There is of course the problem that we don't have any gold reserves to sell off now the price is so high which could have easily paid off the banks and recapitalized them, this is perhaps Brown's most crucial mistake which will probably come up during any inquest into the systemic seizure of the financial system during the "Bank Crash of 2008".

When the "lots of other states who did the same as us" line comes up I will hasten to remind you most of those states aren't very good fiscally in comparison to a member of the G7.

Instead we've gone into....

More Borrowing.

We're now climbing up towards the 50% mark with the excessive re-capitalization of the banks. The idea does indeed mimic Sweden and Norway's similar crisis within the 1990's, however this is on a much, much larger scale.

There is also the major problem of the Sterling no longer being a reserve currency either, which it was for some time. Today the "reserve currency" is split between the Dollar and the Euro. The more we print to solve this problem, the less valuable it becomes.

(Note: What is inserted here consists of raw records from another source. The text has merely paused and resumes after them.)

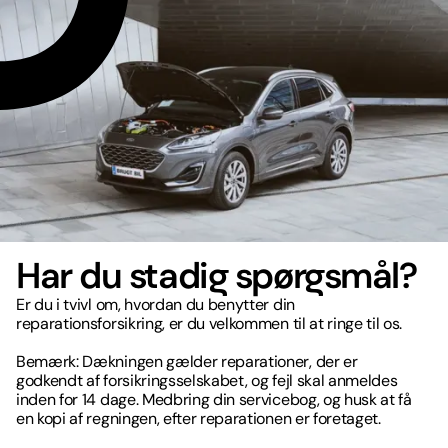
Har du stadig spørgsmål?
Er du i tvivl om, hvordan du benytter din
reparationsforsikring, er du velkommen til at ringe til os.
Bemærk: Dækningen gælder reparationer, der er
godkendt af forsikringsselskabet, og fejl skal anmeldes
inden for 14 dage. Medbring din servicebog, og husk at få
en kopi af regningen, efter reparationen er foretaget.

Failing that there is the major problem of deferred taxation to pay this borrowing back which will fall onto the shoulders of the next government in a desperate attempt to re balance the books.

I just have this horrible echo in my head of the first Thatcher Government all over again having to ramp us taxation because of the massive amounts of borrowing that have gone on.

Between 2011-2012 are we going to see taxes rise in an attempt to pay off this massive weight around everyone's shoulders in order to keep the whole economy going?

I know overall I understand that this was a global problem, but I just feel better and long term planning could have been laid out for the inevitable recession.

Did Brown buy into his own words of "An end to Boom and Bust" a little too much? Did that single statement which he delivered with such vigour blinker him for the rest of his time as chancellor, ignoring all possibility of any kind of economic crisis?

I noticed in the Daily Mail interview he has now mysteriously added the word "Tory" to it, which thanks to the wonders of television and BBC Parliament's archive is disproved.

As much as the Brown plan has saved the day for now, spending £500 billion of our money, all the time grinning during his Press conference about the spend will probably still grate on people's nerves.

The Brown Plan may have saved the day overall, but it was a little slow getting here.

Re: Call it The Brown Plan (#13)

I love the idea that just because Sweden did a similar thing 30 years ago, Brown is somehow a fraud by implementing a similar solution now.  By that logic George Osbourne's conference speech should have been the Adam Smith speech, the Obama campaign should be the King campaign, and the Communist Manifesto would be the Bible Version 2.

Re: Call it The Brown Plan (#14)

I've got to say I agree. The whole "you copied my policy" thing is so risibly childish it makes me laugh.